*STUDY TEXT*.
>>>>>
The monetisation of politics and the end of civic culture
ANCIENT Athenian Greece is widely considered the mother of all democracies. It was a land of rugged individualists and highly energetic peoples. Ancient Athens was also the citadel of Greek civilisation; a land of poets, philosophers and warriors. The Athenians valued knowledge more than anything else. They had such great philosophers and mathematicians such as Thales, Anaximander, Socrates, Plato and Aristotle. Their most famous law-giver was the constitutionalist Solon.
There were only two classes of human beings among the ancient Athenians: citizens and slaves. A slave was considered a chattel property of his owner and had no rights and privileges appertaining to citizens. The latter was any adult male free-born who had the right to sit with the elders in the agora where decisions were deliberated and acted upon for the good of the community. Citizenship was defined according to privileges as well as duties. The citizen could vote and be voted for; an equal before all others. It was the duty of the citizen to protect other citizens and to defend the state and its institutions. He could be called upon to go to war, engage in public works and perform other such duties as deemed necessary for the common good of the polis or political community. Citizenship was the great equaliser. You could be a general, political leader, an affluent merchant or even a great philosopher; you were a citizen first and foremost – all equal before the law.
The concept of citizenship underpins the notion of civic culture in modern political theory. Civic culture embraces a set of attitudes and mindset whereby citizens are not only aware of their rights and duties but are also actively involved in the political affairs of the nation. Active citizen participation and awareness is central to the flourishing of democracy. A political system where citizens withdraw from active engagement in the decision-making process is ultimately a society where democracy ends and tyranny begins.
The idea of civic culture is as old as Aristotle. In Western political theory it has been popularised by thinkers such as Machiavelli, Baron de Montesquieu, Alexis de Tocqueville, John Stuart Mill, Max Weber, Samuel Huntington and Robert Putnam. The French political philosopher Montesquieu observed that “the spirit of the laws” is what gives active meaning to the order of things — “the habits of the heart” — that make citizens participate actively in the institutions that give meaning to civil government.
American scholars Gabriel Almond and Sidney Verba were among the leading pioneers within the paradigm of what became known as “political development.” They devoted an entire tome to the analysis of civic culture as an essential element in the consolidation of political stability in democracies old and new.
One of the greatest dangers to the survival of contemporary democracies, in my humble opinion, is the rampant use of money to buy citizens’ votes in a manner that undermines the free-flow of ideas and open debate which gives meaning to the spirit of democracy. By the monetisation of politics we are referring to use of money in the political party and electoral process. I acknowledge that one needs money to do politics these days – humungous amounts of it. But I never imagined that money will take over as the sole arbiter and determinant of political value. America remains the world’s greatest democracy. But it is a country in which politics requires billions of dollars. But there are rules limiting how much each individual can contribute to a political party. This is to ensure that no single individual can buy off a political party and ensure that he single-handedly calls the shots to the detriment of internal party democracy.
<<<<<
*DATA EXCERPT*.
>>>>>
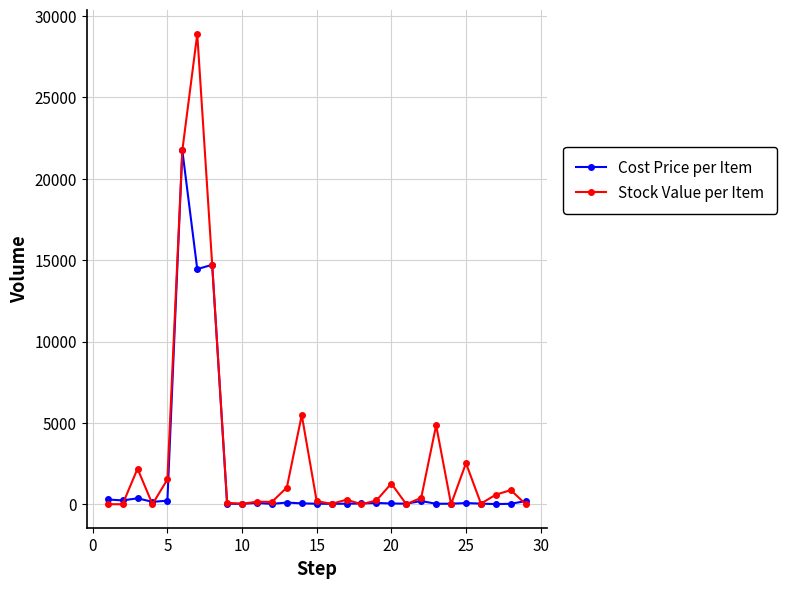

What is the minimum value for Cost Price per Item?

7.4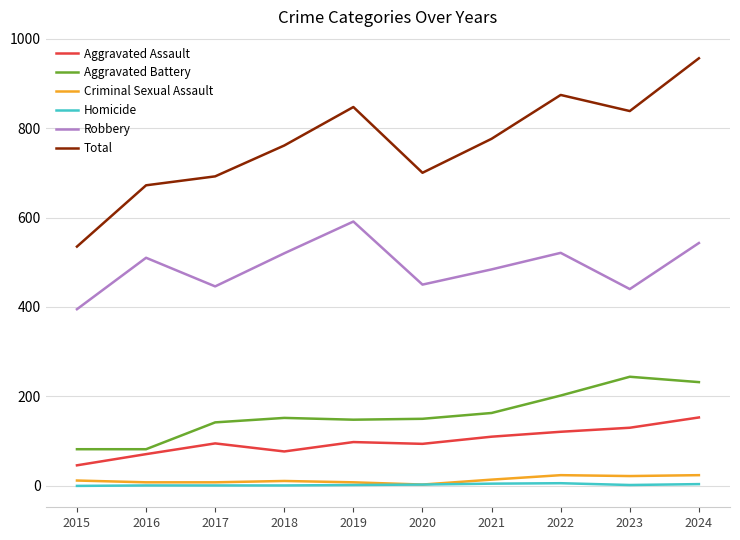

What is the difference between the highest and lowest values at 2016?

671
<<<<<
*WHAT YOU WILL DO*.
Set down, word for word, the stretch of the article on money in politics starting with "The idea of" and going on through "old and new.". The lines above are separate material, apart from the article on money in politics.

*SOLUTION TO THIS EXERCISE*.
The idea of civic culture is as old as Aristotle. In Western political theory it has been popularised by thinkers such as Machiavelli, Baron de Montesquieu, Alexis de Tocqueville, John Stuart Mill, Max Weber, Samuel Huntington and Robert Putnam. The French political philosopher Montesquieu observed that “the spirit of the laws” is what gives active meaning to the order of things — “the habits of the heart” — that make citizens participate actively in the institutions that give meaning to civil government.
American scholars Gabriel Almond and Sidney Verba were among the leading pioneers within the paradigm of what became known as “political development.” They devoted an entire tome to the analysis of civic culture as an essential element in the consolidation of political stability in democracies old and new.